The file was marked UNIDENTIFIED SODOMITE.
Quinn opened it up and spread out the photographs. Yes, it was entirely possible, thought Quinn, as he studied the young man’s face. He was what you might call a pretty boy. Girlish looks, accentuated by long curling locks. Judging by the tone of grey in the monochrome images, his hair was blond. He would find out for sure when he saw the body later.
The dark bruises around the anus, shown in a close-up photograph, explained the file’s title.
The wound at the throat was neat. One wide, sweeping slash from something very sharp indeed, a razor most likely. The blood must have gushed out from there with tremendous, instant force.
And so it was striking to see not a drop of blood, anywhere, in any of the photographs.
The victim’s clothes and body were immaculate.
Photographs of the young man’s penis were included in the file. It appeared to be of prodigious length. It was hard to reconcile his delicate, girlish features with this coarse appendage. Quinn presumed these particular photographs had been taken because they provided evidence of a distinguishing feature that might aid identification.
It was possible that the victim was a male prostitute. If so, the combination of physical beauty and an oversized member might be a considerable professional advantage. At least Quinn supposed so.
He returned the photographs to the file for now, and turned his attention to the dockworker’s statement.

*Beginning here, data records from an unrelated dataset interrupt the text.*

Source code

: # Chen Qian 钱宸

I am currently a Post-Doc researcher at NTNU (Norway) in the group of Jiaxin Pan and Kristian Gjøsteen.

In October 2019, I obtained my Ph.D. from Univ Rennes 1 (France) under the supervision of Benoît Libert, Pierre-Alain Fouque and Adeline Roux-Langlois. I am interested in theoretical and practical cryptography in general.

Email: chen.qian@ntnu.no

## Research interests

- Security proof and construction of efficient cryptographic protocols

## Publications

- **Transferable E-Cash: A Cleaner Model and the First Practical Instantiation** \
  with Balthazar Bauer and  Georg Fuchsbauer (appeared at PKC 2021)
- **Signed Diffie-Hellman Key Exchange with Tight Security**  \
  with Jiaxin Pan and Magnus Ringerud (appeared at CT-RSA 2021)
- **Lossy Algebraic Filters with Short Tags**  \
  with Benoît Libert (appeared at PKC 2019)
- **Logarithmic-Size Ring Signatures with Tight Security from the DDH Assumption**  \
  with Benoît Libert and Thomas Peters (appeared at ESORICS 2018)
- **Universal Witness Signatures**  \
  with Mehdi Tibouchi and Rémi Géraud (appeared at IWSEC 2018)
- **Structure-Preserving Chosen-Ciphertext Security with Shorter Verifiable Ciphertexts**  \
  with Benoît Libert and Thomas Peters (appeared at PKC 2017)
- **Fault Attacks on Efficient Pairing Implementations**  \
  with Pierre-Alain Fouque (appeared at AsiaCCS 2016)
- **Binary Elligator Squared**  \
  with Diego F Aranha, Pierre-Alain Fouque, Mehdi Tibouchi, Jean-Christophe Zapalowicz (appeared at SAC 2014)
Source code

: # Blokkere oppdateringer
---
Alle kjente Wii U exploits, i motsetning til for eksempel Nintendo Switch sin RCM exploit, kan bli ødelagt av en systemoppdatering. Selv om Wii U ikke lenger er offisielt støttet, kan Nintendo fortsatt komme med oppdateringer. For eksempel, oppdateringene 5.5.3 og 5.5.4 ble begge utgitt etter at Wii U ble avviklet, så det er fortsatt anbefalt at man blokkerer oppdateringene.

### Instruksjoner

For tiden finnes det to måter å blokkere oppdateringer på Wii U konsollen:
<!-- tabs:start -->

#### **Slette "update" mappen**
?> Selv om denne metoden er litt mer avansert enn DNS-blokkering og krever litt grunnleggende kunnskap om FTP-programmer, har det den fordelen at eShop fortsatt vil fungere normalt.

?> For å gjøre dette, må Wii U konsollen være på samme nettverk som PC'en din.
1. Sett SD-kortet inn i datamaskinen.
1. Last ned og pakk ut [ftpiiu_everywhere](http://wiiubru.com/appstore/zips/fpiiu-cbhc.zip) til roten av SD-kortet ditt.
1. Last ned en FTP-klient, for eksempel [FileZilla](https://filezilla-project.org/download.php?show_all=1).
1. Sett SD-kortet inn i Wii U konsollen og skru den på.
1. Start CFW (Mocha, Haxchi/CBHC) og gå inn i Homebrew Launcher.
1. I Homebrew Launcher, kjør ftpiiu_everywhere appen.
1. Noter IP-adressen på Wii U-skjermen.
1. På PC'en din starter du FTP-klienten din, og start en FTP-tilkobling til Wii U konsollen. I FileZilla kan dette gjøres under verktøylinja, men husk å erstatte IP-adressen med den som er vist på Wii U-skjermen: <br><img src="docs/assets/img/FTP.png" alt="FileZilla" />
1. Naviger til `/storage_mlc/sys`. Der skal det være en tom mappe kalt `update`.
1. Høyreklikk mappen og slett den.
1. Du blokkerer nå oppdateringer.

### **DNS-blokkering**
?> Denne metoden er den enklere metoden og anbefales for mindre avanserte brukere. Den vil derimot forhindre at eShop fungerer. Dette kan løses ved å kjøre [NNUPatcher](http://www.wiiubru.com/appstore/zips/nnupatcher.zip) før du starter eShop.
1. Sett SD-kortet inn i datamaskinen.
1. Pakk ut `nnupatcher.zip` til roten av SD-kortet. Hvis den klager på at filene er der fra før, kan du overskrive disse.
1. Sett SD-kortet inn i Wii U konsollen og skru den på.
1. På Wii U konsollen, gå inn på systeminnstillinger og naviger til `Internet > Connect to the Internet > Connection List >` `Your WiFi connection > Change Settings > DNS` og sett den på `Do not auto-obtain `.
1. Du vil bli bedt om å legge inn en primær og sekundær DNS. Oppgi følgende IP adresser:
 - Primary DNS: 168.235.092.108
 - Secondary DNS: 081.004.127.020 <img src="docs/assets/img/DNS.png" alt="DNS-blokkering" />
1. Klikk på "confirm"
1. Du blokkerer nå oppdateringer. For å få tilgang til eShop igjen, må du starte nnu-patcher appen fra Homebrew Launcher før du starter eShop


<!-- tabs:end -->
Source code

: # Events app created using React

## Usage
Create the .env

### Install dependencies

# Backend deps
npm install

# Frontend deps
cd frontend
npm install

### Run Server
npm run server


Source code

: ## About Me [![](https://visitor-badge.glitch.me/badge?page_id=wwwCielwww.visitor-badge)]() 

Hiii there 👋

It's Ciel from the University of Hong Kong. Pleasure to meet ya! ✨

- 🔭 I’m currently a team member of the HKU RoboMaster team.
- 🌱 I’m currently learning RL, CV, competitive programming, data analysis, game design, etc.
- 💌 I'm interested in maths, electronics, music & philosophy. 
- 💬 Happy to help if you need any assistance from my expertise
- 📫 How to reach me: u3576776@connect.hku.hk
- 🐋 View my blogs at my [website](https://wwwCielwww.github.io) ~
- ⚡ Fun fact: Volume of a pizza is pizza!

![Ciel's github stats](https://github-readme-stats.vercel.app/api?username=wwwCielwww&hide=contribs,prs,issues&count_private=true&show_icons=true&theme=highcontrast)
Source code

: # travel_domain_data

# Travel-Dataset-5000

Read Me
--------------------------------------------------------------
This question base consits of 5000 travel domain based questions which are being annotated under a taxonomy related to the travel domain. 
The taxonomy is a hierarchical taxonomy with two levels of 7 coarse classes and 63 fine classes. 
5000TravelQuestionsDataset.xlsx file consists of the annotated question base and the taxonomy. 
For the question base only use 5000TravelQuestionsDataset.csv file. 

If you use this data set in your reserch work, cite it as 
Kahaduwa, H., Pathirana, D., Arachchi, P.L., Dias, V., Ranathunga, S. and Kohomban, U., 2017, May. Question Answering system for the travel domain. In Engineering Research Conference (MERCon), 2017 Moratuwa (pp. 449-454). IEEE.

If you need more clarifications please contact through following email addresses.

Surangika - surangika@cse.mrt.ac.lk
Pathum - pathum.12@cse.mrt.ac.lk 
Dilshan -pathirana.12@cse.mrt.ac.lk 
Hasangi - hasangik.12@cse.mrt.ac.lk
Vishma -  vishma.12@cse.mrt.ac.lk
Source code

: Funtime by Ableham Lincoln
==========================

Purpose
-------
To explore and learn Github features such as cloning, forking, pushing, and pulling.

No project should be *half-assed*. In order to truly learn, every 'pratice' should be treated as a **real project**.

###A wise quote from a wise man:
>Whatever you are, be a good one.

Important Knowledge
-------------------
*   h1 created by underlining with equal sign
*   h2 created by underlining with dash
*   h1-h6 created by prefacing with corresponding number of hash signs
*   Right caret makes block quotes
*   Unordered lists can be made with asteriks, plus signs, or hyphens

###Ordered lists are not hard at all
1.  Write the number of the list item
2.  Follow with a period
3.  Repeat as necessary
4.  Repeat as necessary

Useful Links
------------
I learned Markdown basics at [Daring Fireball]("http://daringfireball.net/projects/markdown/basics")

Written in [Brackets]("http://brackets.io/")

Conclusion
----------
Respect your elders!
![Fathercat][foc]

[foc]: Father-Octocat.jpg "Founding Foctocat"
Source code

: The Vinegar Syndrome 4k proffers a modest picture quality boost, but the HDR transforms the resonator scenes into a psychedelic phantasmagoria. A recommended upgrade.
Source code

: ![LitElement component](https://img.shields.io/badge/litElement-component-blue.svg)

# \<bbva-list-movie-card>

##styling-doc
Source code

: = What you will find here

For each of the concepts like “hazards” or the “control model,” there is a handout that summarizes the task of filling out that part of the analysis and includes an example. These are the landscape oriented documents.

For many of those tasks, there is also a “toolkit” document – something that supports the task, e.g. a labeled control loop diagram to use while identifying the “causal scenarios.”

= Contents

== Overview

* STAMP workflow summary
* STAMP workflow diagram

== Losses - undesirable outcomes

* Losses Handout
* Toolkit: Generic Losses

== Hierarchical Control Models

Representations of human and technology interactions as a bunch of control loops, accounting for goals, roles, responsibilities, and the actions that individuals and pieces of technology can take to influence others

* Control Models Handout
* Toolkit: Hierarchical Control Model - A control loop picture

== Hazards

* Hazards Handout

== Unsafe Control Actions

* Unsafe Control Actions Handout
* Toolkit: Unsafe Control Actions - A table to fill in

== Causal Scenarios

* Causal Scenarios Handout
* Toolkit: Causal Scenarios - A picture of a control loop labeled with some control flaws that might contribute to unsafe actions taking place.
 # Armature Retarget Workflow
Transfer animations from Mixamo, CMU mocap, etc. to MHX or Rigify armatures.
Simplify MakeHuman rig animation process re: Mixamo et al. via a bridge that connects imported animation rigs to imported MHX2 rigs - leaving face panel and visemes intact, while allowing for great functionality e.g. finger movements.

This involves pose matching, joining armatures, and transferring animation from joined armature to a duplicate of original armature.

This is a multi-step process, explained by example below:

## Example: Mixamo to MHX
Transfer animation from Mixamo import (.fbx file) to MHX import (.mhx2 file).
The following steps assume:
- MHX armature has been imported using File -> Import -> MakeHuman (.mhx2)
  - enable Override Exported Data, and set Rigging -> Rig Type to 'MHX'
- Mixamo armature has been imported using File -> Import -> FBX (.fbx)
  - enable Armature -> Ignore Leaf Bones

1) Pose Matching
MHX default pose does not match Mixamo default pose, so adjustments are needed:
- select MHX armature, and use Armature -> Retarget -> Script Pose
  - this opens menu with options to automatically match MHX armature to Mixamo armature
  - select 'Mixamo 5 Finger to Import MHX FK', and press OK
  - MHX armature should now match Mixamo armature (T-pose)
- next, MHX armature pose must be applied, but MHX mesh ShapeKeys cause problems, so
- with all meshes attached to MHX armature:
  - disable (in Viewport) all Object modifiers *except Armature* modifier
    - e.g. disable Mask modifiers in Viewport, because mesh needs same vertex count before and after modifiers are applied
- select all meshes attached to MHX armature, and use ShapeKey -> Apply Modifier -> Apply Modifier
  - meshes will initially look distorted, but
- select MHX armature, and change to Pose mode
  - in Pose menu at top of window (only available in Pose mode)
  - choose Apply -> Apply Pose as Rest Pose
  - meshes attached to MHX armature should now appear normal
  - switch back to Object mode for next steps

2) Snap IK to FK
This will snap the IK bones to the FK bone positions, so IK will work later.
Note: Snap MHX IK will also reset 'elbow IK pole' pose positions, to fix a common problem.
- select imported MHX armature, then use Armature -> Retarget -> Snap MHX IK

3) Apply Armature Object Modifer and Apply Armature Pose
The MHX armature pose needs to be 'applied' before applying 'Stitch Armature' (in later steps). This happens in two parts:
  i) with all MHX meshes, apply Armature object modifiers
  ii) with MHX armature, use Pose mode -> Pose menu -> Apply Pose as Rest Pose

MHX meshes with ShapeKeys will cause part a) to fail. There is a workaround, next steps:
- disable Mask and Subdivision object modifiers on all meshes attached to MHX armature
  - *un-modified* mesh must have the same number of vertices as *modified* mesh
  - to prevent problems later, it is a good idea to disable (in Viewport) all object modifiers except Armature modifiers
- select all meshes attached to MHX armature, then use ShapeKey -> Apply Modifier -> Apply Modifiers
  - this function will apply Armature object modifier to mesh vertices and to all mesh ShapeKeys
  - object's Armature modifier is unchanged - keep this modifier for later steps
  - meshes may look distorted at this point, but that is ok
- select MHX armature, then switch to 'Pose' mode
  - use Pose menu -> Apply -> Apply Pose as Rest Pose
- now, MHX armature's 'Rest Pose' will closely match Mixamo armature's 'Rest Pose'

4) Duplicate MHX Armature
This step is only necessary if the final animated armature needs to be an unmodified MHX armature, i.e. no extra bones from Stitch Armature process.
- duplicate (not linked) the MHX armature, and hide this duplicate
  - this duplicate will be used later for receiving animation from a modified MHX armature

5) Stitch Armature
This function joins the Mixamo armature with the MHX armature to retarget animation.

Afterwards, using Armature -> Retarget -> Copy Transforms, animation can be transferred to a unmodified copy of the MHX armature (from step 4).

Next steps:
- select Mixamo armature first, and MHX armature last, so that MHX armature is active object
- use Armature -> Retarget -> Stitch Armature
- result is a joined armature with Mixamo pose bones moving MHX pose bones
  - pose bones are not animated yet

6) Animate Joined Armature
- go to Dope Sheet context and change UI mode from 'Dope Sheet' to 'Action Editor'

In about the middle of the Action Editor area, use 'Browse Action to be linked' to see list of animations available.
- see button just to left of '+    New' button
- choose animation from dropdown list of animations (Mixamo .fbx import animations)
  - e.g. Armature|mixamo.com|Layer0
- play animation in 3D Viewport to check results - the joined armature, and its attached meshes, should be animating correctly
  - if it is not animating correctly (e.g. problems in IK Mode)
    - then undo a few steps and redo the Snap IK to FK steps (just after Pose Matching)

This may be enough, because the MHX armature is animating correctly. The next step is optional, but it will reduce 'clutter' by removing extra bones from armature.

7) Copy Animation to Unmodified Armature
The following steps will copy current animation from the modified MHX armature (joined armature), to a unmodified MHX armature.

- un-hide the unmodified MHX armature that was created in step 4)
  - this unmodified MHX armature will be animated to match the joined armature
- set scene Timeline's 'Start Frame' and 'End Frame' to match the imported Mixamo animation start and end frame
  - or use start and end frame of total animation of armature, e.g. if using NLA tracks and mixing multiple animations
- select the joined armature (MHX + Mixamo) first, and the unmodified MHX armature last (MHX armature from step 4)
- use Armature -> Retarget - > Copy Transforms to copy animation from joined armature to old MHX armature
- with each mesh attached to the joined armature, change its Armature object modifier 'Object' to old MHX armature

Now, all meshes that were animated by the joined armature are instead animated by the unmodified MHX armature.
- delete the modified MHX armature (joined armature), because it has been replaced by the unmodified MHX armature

I was on my way to work. I was working the early shift. It is a six o’clock start. I was not the only one wot seen him. No one else would come forward. Your dockworker is not a great lover of the Ole Bill, pardon me for saying, not since the trouble there was with the strikes an all. Still, I says, someone has to report it. He was lying face down at the bottom of that big sign. Some of the blokes had a good ole larf at that. Him being beneath the Dewar sign an all
that. Drunk as they supposed. But I thought there was something fishy about him. He dint look right, if you know what I mean. So I went over to him. Alright, mate? I says. Nothin. I gave him a little shake. Stiff as a board, he was. I thought maybe he was frozen from sleepin out all night. Come on mate, I says. Then I rolled him over so as I cud get a look at his boat race. That was when I saw it. His throat. Cut from ear to ear. Someone had better fetch the Ole Bill, I says. Some of me mates refused even to draw straws for it. That is how much they hate the Ole Bill round here. So I came straight here and fetched the constable. I have no love for the Ole Bill myself. But I seen that someone had better fetch them. I hope you will tell the company where I have been.
The deposition, written in one hand and signed in another, had presumably been taken down by the desk sergeant; the poor literacy was consistent with the man’s spoken solecisms and typical of the ignorance and mental confusion of desk sergeants in general. It was dated Wednesday, March the eighteenth, five days earlier. The medical examination would have been conducted in the intervening time.
The police surgeon’s report was written in the usual technical language, as neutral in tone as Dr Bugsby – the physician in question – could manage, given the extraordinary condition of the body. But Quinn had seen enough of these documents to read between the lines. The frequent use of the word ‘atypical’ he recognized as a coded way of saying, I have never seen anything like this before in my life!
The complete absence of external hypostases was the most immediately apparent atypical feature. Hypostases were the dark, livid marks which appeared on the skin on the underside of a cadaver, caused by the blood settling in the capillaries as a result of gravity.
Hypostases begin to form within eight to twelve hours of death. The time between the discovery of the body and its examination alone was longer than eight hours, so it would have been reasonable to expect to see some external hypostases present. In addition, rigor mortis was well established, and had been at the time of the corpse’s discovery, according to the dockworker’s description. For rigor mortis to be so established, the victim must have been dead at least as long as the time required for external hypostases to occur.